Sex is better than politics. Among other reasons, that's because when it comes to sex, at least you can choose your partner. In politics, your principles could drive you to embrace bedfellows you despise.
Take Ernst Zündel (please). This 65-year-old, a German who has lived in the United States and Canada since 1958, is a Holocaust denier. He is the author of "The Hitler We Loved and Why." He associates with white supremacists. He is a nazi-lover and a Jew-baiter. He gives me the creeps.
And everyone with the slightest respect for free speech should come to his defense.
As I write this, Zündel is on a transatlantic plane, being deported from Canada to Germany. It's an episode more befitting a banana republic with kangaroo courts than a high-minded Western democracy. You see, Zündel has no criminal record. The Canadians decided to kick him out because they don't like what he thinks and says. His writing has long been a thorn in the side of the bien pensants up North, and after 9/11, those folks finally found a way to remove their pesky resident: by using the new "Security Certificate Law." Reminiscent of the shady doings that pass for justice in Franz Kafka's "The Trial," that law allows the government to imprison terrorism suspects without charge, based on secret evidence that does not have to be disclosed to the suspect or his legal counsel.
It's a little like hiding a piñata in one room and giving a blindfolded kid a stick in the next room over. He can flail and hit away, but the whole exercise is necessarily doomed to failure. Zündel's lawyer told the Associated Press last week that a meaningful defense had been out of the question, because it's not known what he and his client were supposed to defend against.
It's disappointing to see my friends in the Great White North engage in such secretive nastiness, and I'm hardly consoled by the fact that the Germans won't behave any better. When Zündel's plane touches down in Europe, he'll go straight to jail. And why? Did he break any laws in Germany? Depends on whom you ask. German prosecutors have long been gunning for Zündel. Denying the Holocaust is a crime over there (which means Germany can imprison you for holding a kooky belief, so that a thought crime can indeed have dire consequences). That Zündel didn't commit this so-called crime on his Heimat's soil is a mere technicality to the German DAs. They argue that his website, while hosted in North America, can be accessed in Germany — which they consider reason enough to add months or years to the prolonged solitary confinement Zündel already underwent in Canada, awaiting trial.
All of this is puzzling, especially on Canada's part. It's a rude awakening to find the Canadian state so weak and osteoporotic that a single incorrigible jackass with a website was said to threaten it (threaten it so much, in fact, that the evidence against him had to remain secret). You'd think that Canadians would demand a little transparency from their justice system.
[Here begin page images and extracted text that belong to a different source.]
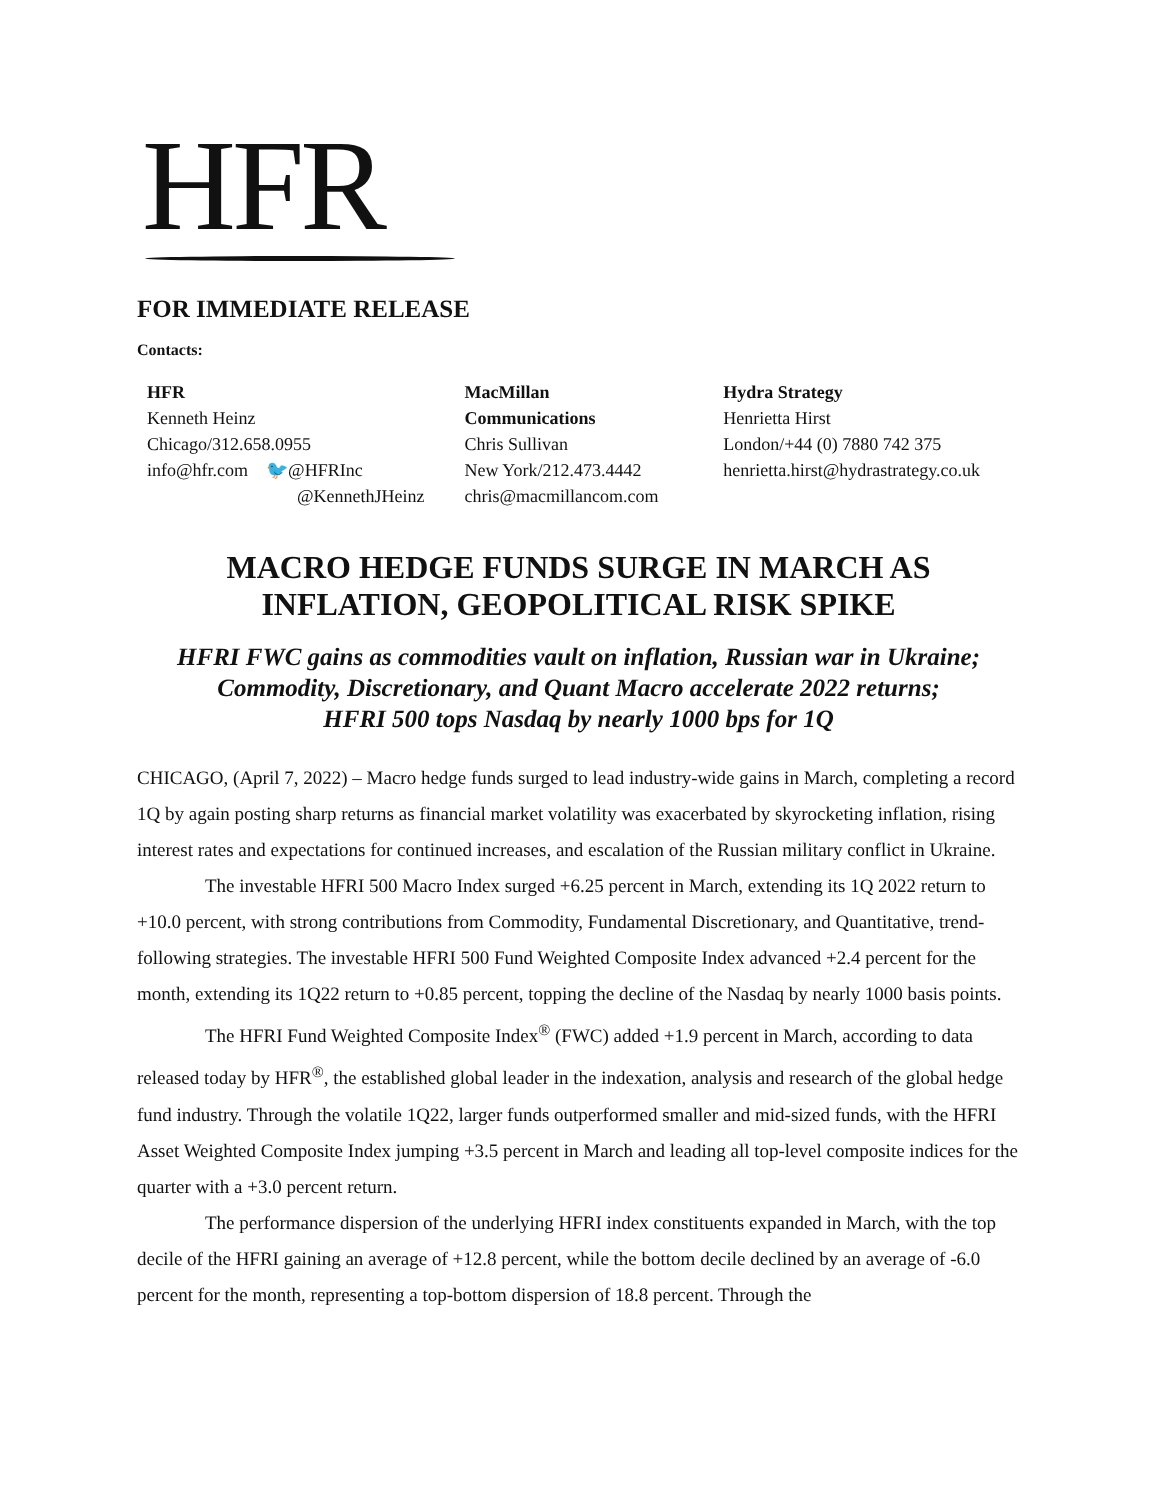HFR
FOR IMMEDIATE RELEASE
Contacts:
| HFR Kenneth Heinz Chicago/312.658.0955 info@hfr.com 🐦 @HFRInc @KennethJHeinz | MacMillan Communications Chris Sullivan New York/212.473.4442 chris@macmillancom.com | Hydra Strategy Henrietta Hirst London/+44 (0) 7880 742 375 henrietta.hirst@hydrastrategy.co.uk |
MACRO HEDGE FUNDS SURGE IN MARCH AS
INFLATION, GEOPOLITICAL RISK SPIKE
HFRI FWC gains as commodities vault on inflation, Russian war in Ukraine;
Commodity, Discretionary, and Quant Macro accelerate 2022 returns;
HFRI 500 tops Nasdaq by nearly 1000 bps for 1Q
CHICAGO, (April 7, 2022) – Macro hedge funds surged to lead industry-wide gains in March, completing a record 1Q by again posting sharp returns as financial market volatility was exacerbated by skyrocketing inflation, rising interest rates and expectations for continued increases, and escalation of the Russian military conflict in Ukraine.
The investable HFRI 500 Macro Index surged +6.25 percent in March, extending its 1Q 2022 return to +10.0 percent, with strong contributions from Commodity, Fundamental Discretionary, and Quantitative, trend-following strategies. The investable HFRI 500 Fund Weighted Composite Index advanced +2.4 percent for the month, extending its 1Q22 return to +0.85 percent, topping the decline of the Nasdaq by nearly 1000 basis points.
The HFRI Fund Weighted Composite Index<sup>®</sup> (FWC) added +1.9 percent in March, according to data released today by HFR<sup>®</sup>, the established global leader in the indexation, analysis and research of the global hedge fund industry. Through the volatile 1Q22, larger funds outperformed smaller and mid-sized funds, with the HFRI Asset Weighted Composite Index jumping +3.5 percent in March and leading all top-level composite indices for the quarter with a +3.0 percent return.
The performance dispersion of the underlying HFRI index constituents expanded in March, with the top decile of the HFRI gaining an average of +12.8 percent, while the bottom decile declined by an average of -6.0 percent for the month, representing a top-bottom dispersion of 18.8 percent. Through the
You'd think that their courts could have just shrugged off Zündel's rantings, declining to turn him into a martyr instead of showering him in world-wide publicity. And you'd think that a judge with half a brain would understand that there's something ludicrous and unseemly about fighting a fascist by subjecting him to, well, fascism-by-another-name.


As in America, we Canadians have free speech, and liberty, exactly as far as we're allowed to by a government that believes it's job is not to serve us, but to rule us.